It was also interesting to observe their personalities. One is less than two weeks old, but obviously male and alert to his surroundings. The oldest is three with a large vocabulary, and hugs everyone. The two in the middle are both blonde and blue eyed, but not at all alike. One is contented and methodical, a real thinker. The other is a sharp-eyed and smiling imp. I enjoyed watching them interact with mom and dad, sometimes testing their limits and always learning obedience.
Today’s devotional verse is about obedience at a different level. It is for children, but the children of God — who can be adults. These children are those transformed by His Spirit and called to be like Jesus.
As obedient children, do not conform to the evil desires you had when you lived in ignorance. But just as he who called you is holy, so be holy in all you do. (1 Peter 1:14–15)Because of our sin nature, no one has to teach any of us how to be bad. Children already know how to disobey and misbehave. Instead they must be taught obedience. This is a challenge for parents and important for the child’s safety and growth.
For the child of God, learning obedience is vital to keep us safe too. It is also part of our spiritual growth, since our destiny is to be like our Savior. He was obedient and so must we be obedient. However, for us the leaving aside sin and doing as God says is one thing; being called to holiness lifts the bar.
I’ve never found a good definition of holy. Some say it simply means “other than” in that God is higher and more than we can imagine or describe. He is unlimited love and goodness, totally and completely without sin, light that has no darkness. My dictionary says that holy is moral and spiritual excellence. That means that He is calling me to a very high standard.
When I think of holiness as excellence in all things moral and spiritual, I know that I fall short. Without the Spirit of God living in me, and without the imputed character and holiness of Jesus Christ, there is no hope.
When I think of unlimited love and goodness, and those other high degrees of measuring God, I also feel small and inadequate. Who can be like God? Only with God living in me, only with Christ giving me His nature, only with God seeing me through that filter, then there is a sense of it, but this holiness is not mine. Holiness truly belongs to God alone.

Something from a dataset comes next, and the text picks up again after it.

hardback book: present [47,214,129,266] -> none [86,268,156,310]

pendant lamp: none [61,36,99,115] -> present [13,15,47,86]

When I think of holiness as “other than” or being better than what I was before He saved me, then I can see myself (only because of Christ) as on the bottom rung of a very tall ladder. If I compare myself with those evil desires that I had before Christ came into my life, I know that He has changed me. When I look back, there has been change and progress, a glimmer of hope. However, when I look at the goal, the target described in this verse, I cannot imagine it. How can God ask such a thing?

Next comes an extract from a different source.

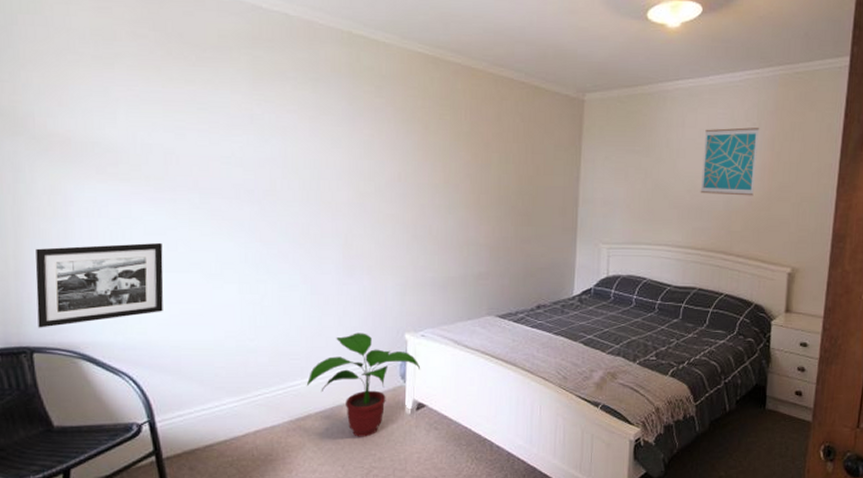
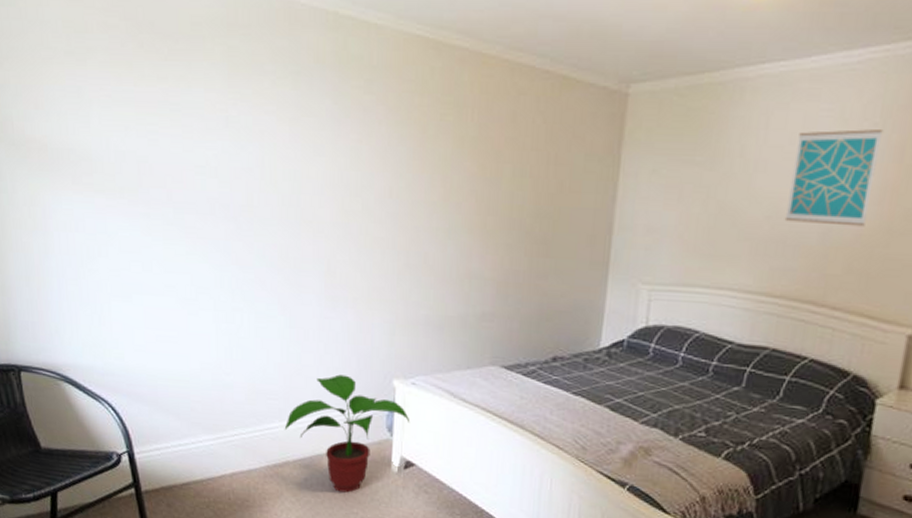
picture frame: present [35,242,164,328] -> none [19,261,140,347]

Yet He asks it, which implies that perhaps holiness is possible. I know that I will not be like Jesus until I see Him face to face, but this verse says that I can do better, that I can climb up a rung or two. Refusing sin and insisting on God’s high standards for my life are hard enough to muster, but the Holy Spirit is at work, urging more.
Besides His outreached hand, I’m amazed that God assumes this is possible. I’m to stop looking at myself. I’m not to give up simply because His target seems completely out of reach. He wants me to press on — like a little one learning to walk. Like a dad with a little one, He holds out His hand and urges me to take the next step forward.